During my first year of teaching, I was trying to save up enough money to pay off my college loans, while paying for my Ford Ranger pickup truck.  When I looked at my pay stub, I was frustrated to see the 1.45% for Medicaid and Medicare. At that time I thought, being in the best shape of my life, why would I be burdened with paying for others healthcare?  

Well, as fate would have it, I learned my lesson a couple of weeks later, as my mom was diagnosed with amyloidosis, a rare kidney disease.  The medicine to keep her alive was going to cost thousands of dollars a month and require her to use dialysis.  

Eileen was a devoted mother, wife and contributed greatly to the small town that I grew up in. We were fortunate enough that my father’s job at Bay State Milling had health insurance that covered the whole family, just not this type of expense.

Our family was about to have the same conversation that families all around our country have on a daily basis. Do we go bankrupt or do we let the disease run its course?

Luckily for my family, we fell into the income bracket where my mother qualified for Medicaid. The services offered by Medicaid helped my mother live for three more years, before losing her battle to amyloidosis.
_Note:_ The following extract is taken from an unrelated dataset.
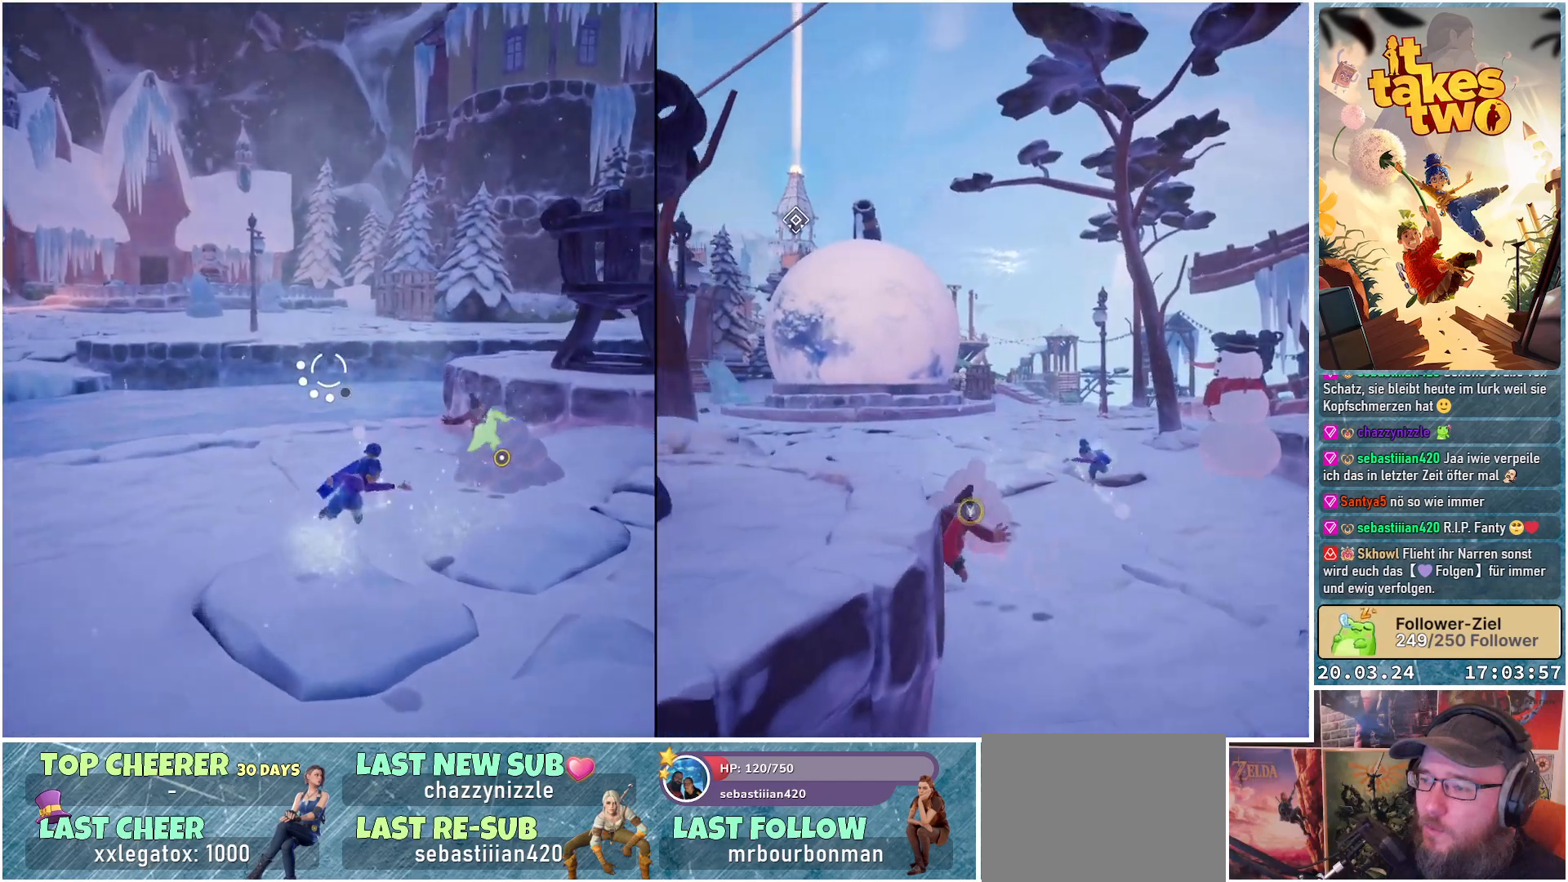
{"buttons": ["L2"], "left_stick": "left", "right_stick": "right", "events": [[100, "right_stick", "right"], [133, "left_stick", "up"], [183, "right_stick", "down-right"], [233, "left_stick", "up-left"], [450, "left_stick", "left"], [450, "right_stick", "right"]]}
During those last three years with this dreaded disease, Eileen would go through dialysis in the morning, then make her way to work.  At night she was often found in the concession stand at our high school volunteering her time. Her choices in how she lived her life, had nothing to do with her acquiring this disease.

We were blessed every day we had her in our lives.  My future wife, Ruth, got to know my mom during those last three years. I will always be thankful for that.

I will never question that small percentage coming out of my check for the rest of my life. We need to understand the important role that our society plays in caring for others, who have stories just like mine.